I’m supposed to post about poverty as it relates to the theme of my blog. So, poverty and archives….
There has been a dedicated movement during the last couple of years to get world governments to seriously tackle the problem of poverty, both in their own countries and on an international scale. This will be documented in newspapers, government policy papers, live aid videos, etc. But a lot of material will be lost because it originates from small, grass level movements that are run by volunteers, that exist for a couple of years (or less) and then disappear. Many of these groups operate in electronic environments, relying on the internet and email to get their messages across and to communicate with their membership and the wider public. As archivists, how can we identify, collect and preserve the records of these groups? Should we even try? Is this our role?

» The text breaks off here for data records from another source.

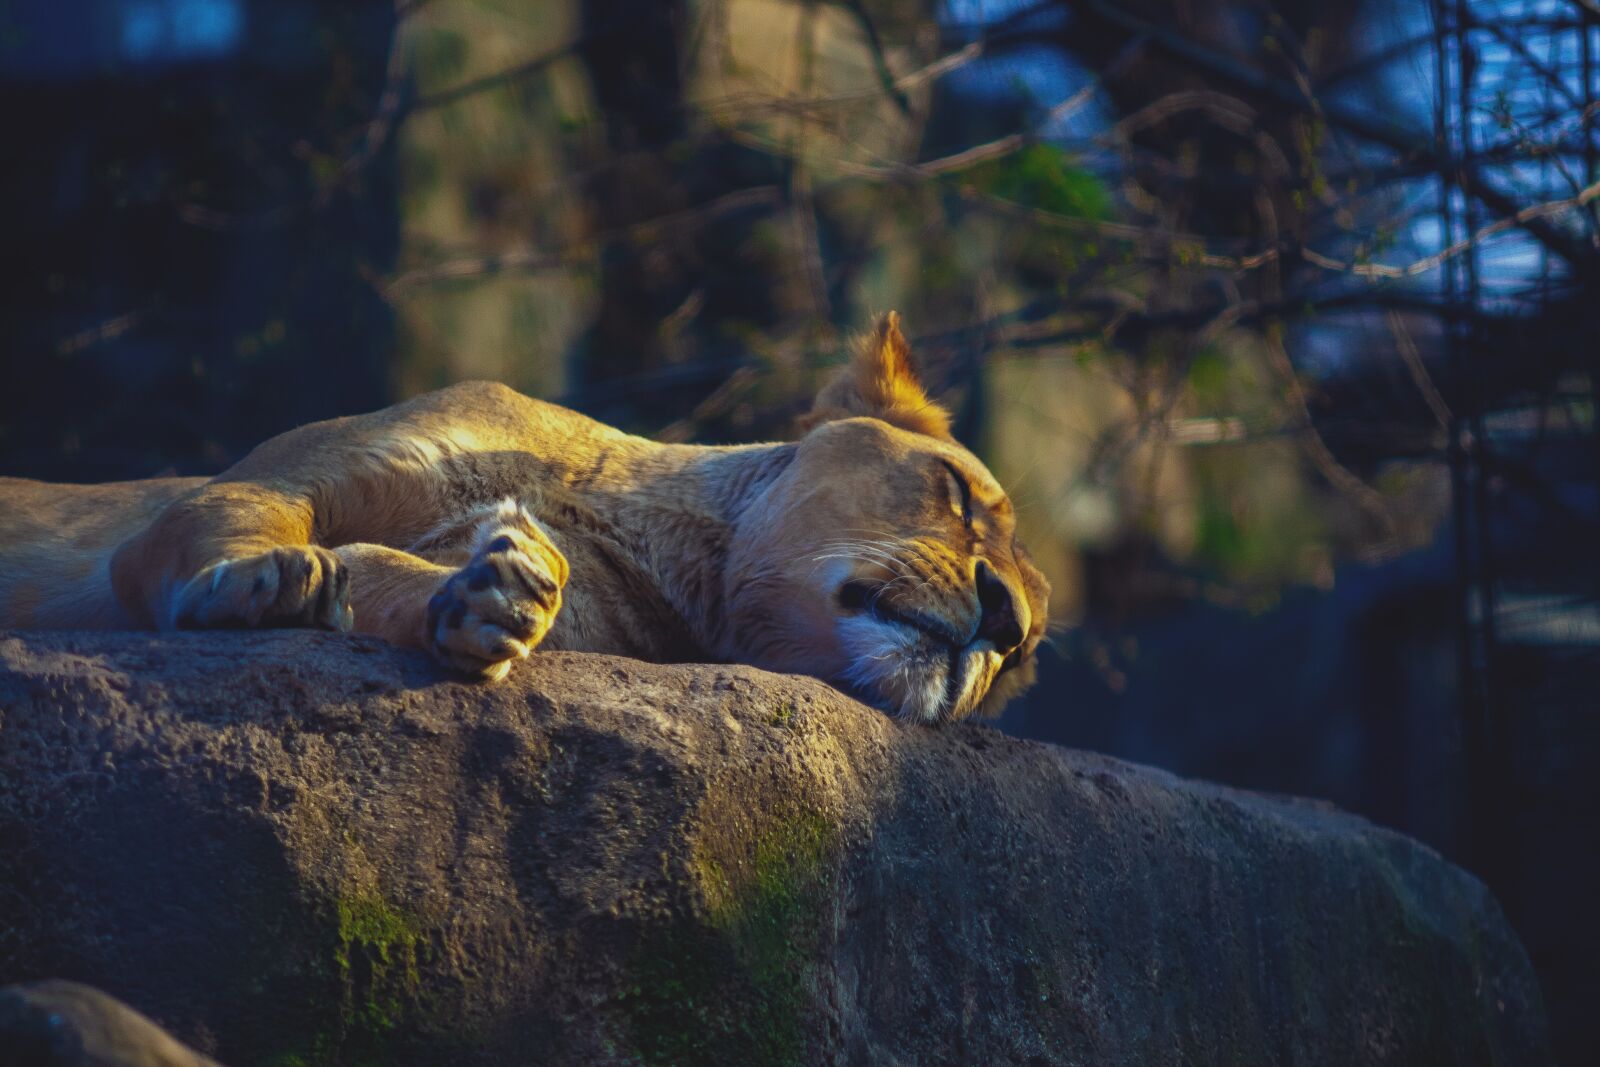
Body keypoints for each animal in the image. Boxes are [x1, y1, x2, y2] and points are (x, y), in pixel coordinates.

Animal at [0, 314, 1048, 722]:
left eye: (1026, 658)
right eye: (956, 491)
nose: (1006, 622)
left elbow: (386, 576)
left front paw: (496, 600)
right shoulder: (279, 482)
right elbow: (228, 511)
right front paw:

Well I could write a bit more about that, but there are other angles to poverty and archives. People living in poverty have to worry about food, shelter, fresh water, education, heating, access to medicine, and other basics of survival. How many of the truly impoverished visit our institutions? How do our outreach programmes tackle this? The Archives Awareness Campaign for 2008 is “Take your place in history”. How does the position of the poverty-stricken fit into this? (I don’t mean to critique the Awareness Campaign, which, by the way, I think is brilliant.) But, poor people exist in history and always have and many of them make it into archives only via government statistics, or studies on social and health conditions. I suspect not many institutions contain the personal collections of families or individuals living in poverty. What records are they creating anyway?
This last thought really is my way of getting to the point that poverty excludes people from a full engagement with archival collections, both as creators and as readers. This lack of engagement denies them a connection with their history, their culture, their identity, the memories of their communities and ancestors, and all the other wonderful ways that archives enrich our lives and our feelings of personal identity and belonging.
Poverty sucks. It should be done away with.